The way the Lib Dems have responded to the Trojan Horse revelations must be causing the Conservatives to thank their lucky stars they took Tony Blair’s advice on shaking up the public sector and prioritised school reforms at the start of the Coalition, rather than leaving the reforms until later. Nick Clegg’s comments about academy oversight and curriculum requirements this morning did rather suggest that if they’d had their time again, his party would only have backed legislation with a rather different character.
Naturally, the Conservatives in the Education department aren’t particularly impressed that this morning the Deputy Prime Minister suggested that ‘you need to get the balance right’ on autonomy for academies and that there was a need for a ‘core body of knowledge’ to be taught in all schools. A DfE source is keen to point out that the Lib Dems were, after all, very much in favour of all those early education reforms that the coalition introduced.
‘All academies and free schools are required to teach a broad and balanced curriculum: it’s written in their funding agreements.
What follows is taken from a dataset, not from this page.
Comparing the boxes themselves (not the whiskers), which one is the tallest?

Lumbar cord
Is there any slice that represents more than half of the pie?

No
If they don’t do that, they are in breach of their contract and we can terminate their funding.
‘But fundamentally we believe in giving schools as much freedom as possible through the academies programme. It’s something that we’ve only been able to implement thanks to the support of the Liberal Democrats.
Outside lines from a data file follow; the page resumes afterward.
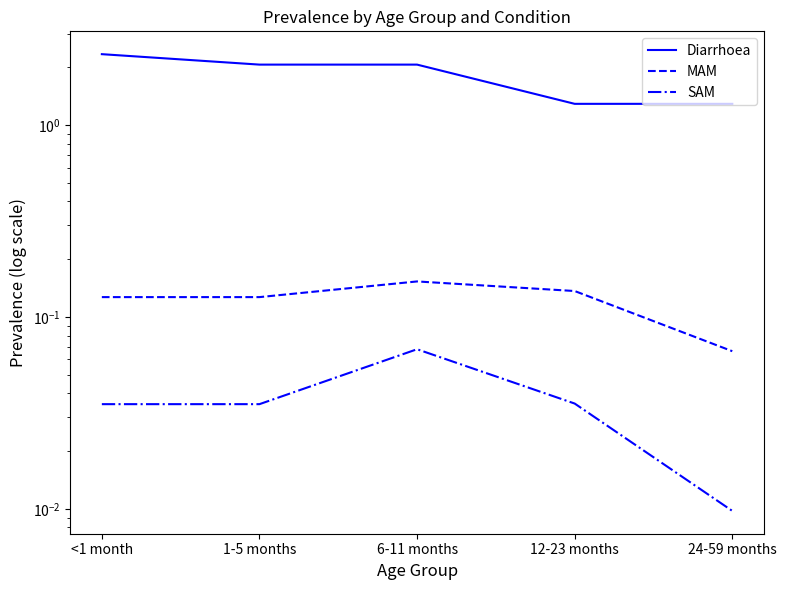

What is the sum of the Diarrhoea values at 6-11 months and <1 month?

4.4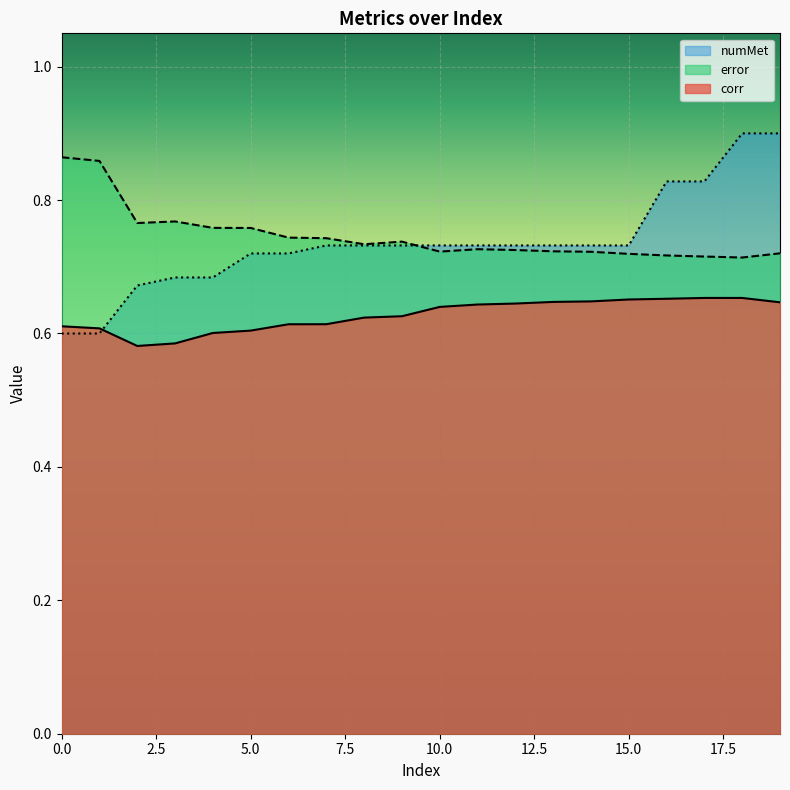

Reading left to right, transcribe all the data shown in this chart.

corr: 0.6	0.6	0.6	0.6	0.6	0.6	0.6	0.6	0.6	0.6	0.6	0.6	0.6	0.6	0.6	0.7	0.7	0.7	0.7	0.6
error: 0.9	0.9	0.8	0.8	0.8	0.8	0.7	0.7	0.7	0.7	0.7	0.7	0.7	0.7	0.7	0.7	0.7	0.7	0.7	0.7
numMet: 0.6	0.6	0.7	0.7	0.7	0.7	0.7	0.7	0.7	0.7	0.7	0.7	0.7	0.7	0.7	0.7	0.8	0.8	0.9	0.9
‘Lib Dem votes meant we could get the Academies Act through Parliament in 2010. That law has led to an enormous increase in the number of academies from 203 when we came in to 4,000 now. It’s obviously a shame if the Lib Dems are now having regrets.’
All of this doesn’t just serve to underline the wisdom of passing those reforms early, but also the extreme difficulty that both sides would encounter in trying to work together in another post-2015 coalition.